Biosynthesis of elsinochromes C and D. Pattern of acetate incorporation determined by 13C and 2H nmr

Abstract

Elsinochromes C and D have been isotopically labelled by supplementing cultures of the producing fungus with sodium [1-¹³C]-, [2-¹³C]-, [1,2-¹³C]-, or [2-¹³C, 2-²H₃]acetate and the distribution of isotope has been determined by ¹³C and ²H nuclear magnetic resonance spectroscopy. The pattern of ¹³C labelling is consistent with assembly of the elsinochrome carbon skeleton from two heptaketide chains with loss of the terminal carboxyl groups, and dimerization to generate the 1,2-dihydrobenzo (ghi)-perylene ring system.

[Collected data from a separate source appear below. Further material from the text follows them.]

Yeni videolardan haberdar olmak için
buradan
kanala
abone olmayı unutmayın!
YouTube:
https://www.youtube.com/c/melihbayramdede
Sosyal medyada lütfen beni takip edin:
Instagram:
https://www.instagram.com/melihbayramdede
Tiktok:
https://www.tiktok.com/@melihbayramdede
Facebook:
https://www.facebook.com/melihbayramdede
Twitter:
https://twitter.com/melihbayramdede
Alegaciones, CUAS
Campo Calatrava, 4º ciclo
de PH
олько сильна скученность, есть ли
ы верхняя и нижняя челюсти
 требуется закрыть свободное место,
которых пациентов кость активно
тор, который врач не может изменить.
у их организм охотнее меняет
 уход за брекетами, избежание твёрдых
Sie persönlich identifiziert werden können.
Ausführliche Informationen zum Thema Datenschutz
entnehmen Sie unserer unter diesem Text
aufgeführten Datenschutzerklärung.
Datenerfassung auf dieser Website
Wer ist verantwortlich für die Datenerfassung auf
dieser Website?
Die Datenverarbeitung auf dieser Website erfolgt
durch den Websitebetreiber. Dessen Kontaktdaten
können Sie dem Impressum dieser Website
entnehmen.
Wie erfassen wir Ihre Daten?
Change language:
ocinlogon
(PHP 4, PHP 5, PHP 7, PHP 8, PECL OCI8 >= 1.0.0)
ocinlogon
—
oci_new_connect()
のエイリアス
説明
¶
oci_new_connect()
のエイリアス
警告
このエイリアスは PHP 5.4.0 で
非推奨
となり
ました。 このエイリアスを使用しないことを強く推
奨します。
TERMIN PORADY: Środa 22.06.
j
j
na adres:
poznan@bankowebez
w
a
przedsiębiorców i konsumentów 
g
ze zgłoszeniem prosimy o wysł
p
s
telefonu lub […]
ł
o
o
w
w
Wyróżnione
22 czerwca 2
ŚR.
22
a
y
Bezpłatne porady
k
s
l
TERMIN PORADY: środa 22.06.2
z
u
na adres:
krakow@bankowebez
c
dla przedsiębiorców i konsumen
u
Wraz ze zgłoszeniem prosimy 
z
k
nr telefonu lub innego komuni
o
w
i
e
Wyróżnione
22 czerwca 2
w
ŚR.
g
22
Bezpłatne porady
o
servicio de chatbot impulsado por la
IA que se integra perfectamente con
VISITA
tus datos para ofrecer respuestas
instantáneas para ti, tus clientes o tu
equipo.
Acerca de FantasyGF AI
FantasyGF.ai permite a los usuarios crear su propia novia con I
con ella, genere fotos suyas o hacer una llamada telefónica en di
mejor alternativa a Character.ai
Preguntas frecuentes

Elsinochrome D was converted to the more soluble triacetate to examine the fate of ²H presented to the culture as [2-¹³C, 2-²H₃]acetate. Deuterium labelling was restricted to the C-14 and C-16 methyl groups, a result consistent with these belonging to the "starter" C₂ units of polyketide intermediates. Carbon-13 enrichment data for elsinochromes labelled from [1,2-¹³C]acetate indicated that the polyketide chains were formed from a highly enriched precursor pool with subsequent dilution accounting for a much lower average incorporation. Presence of spin–spin coupling between linked carbons derived from separate polyketide precursors implies that dilution occurs after the dimerization step. From the combined evidence a plausible pathway for elsinochrome biosynthesis is deduced.